Saya Mundur Pelan-Pelan: Tentang Feed, Centang Biru, dan Hak untuk Tidak Percaya

by - 12:00 PM

Akhir-akhir ini saya sadar satu hal: saya tidak lagi langsung percaya pada narasi.

Baik itu video maupun teks. Bahkan sebelum isinya saya cerna, tangan saya refleks mencari satu hal dulu: nama akun. Siapa yang bicara, bukan apa yang dibicarakan.

Ini bukan karena saya jadi sinis. Lebih tepatnya, saya jadi selektif.

Kalau media arus utama keliru—bahkan menayangkan video hasil generate AI—anehnya saya masih bisa toleran. Bukan karena saya membenarkan kesalahannya, tapi karena ada kanal koreksi. Ada redaksi, ada klarifikasi, ada mekanisme malu dan tanggung jawab. Misinformasi di sana terasa seperti kecelakaan lalu lintas: salah, berbahaya, tapi masih bisa ditelusuri sebab dan akibatnya.

Yang bikin saya mundur justru tipe lain.
Akun gosip atau pendengung—centang biru—narasinya rapi, bahasanya kalem, logikanya seolah masuk akal, lalu ditopang video AI yang “meyakinkan”. Tidak ada teriakan. Tidak ada typo. Semuanya tampak profesional. Dan justru di situ bahayanya.

Ini bukan lagi salah informasi. Ini rekayasa rasa percaya.

Saya tidak marah. Saya tidak merasa perlu membantah. Biasanya saya hanya tersenyum kecil, memberi react tertawa, lalu… mundur. Kalau sudah terlalu sering lewat di feed, saya blok. Bukan karena saya kalah argumen, tapi karena saya menang dalam satu hal yang lebih penting: kesehatan mental.

Algoritma memang bebas menayangkan apa saja. Tapi saya juga bebas memilih apa yang saya biarkan menetap di kepala.

Di titik ini, saya merasa literasi digital tidak lagi soal “mana yang benar dan salah”, tapi soal mana yang layak diberi ruang. Dunia digital terlalu riuh untuk ditanggapi semuanya. Tidak semua narasi pantas dilawan. Sebagian cukup ditinggalkan.
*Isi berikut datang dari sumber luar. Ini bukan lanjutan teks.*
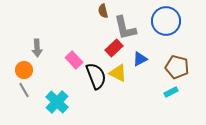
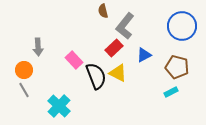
blue circle: moved 16 px right, 5 px down
gray L-shape: moved 2 px up; rotated 52 degrees clockwise
gray arrow: moved 1 px right, 1 px up
blue triangle: moved 4 px right, 4 px up
cyan cross: moved 2 px right, 4 px down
Dan mungkin ini kedewasaan baru:
bukan menjadi orang yang selalu tahu,
tapi menjadi orang yang tahu kapan harus berhenti membaca.

Centang biru hari ini tidak lagi menjamin etika.
Narasi rapi tidak selalu berarti jujur.
Video meyakinkan bisa sepenuhnya palsu.

Maka saya memilih sikap sederhana: pelan-pelan.
Saya cek siapa yang bicara.
Saya dengar sebentar.
Kalau tubuh saya merasa tidak nyaman, saya pamit.

Tidak semua hal perlu dipercaya.
Tidak semua hal perlu disimpan.
Dan tidak semua feed pantas menginap lama di batin.

Mungkin ini bukan trust issue.
Mungkin ini hanya bentuk baru dari kewarasan.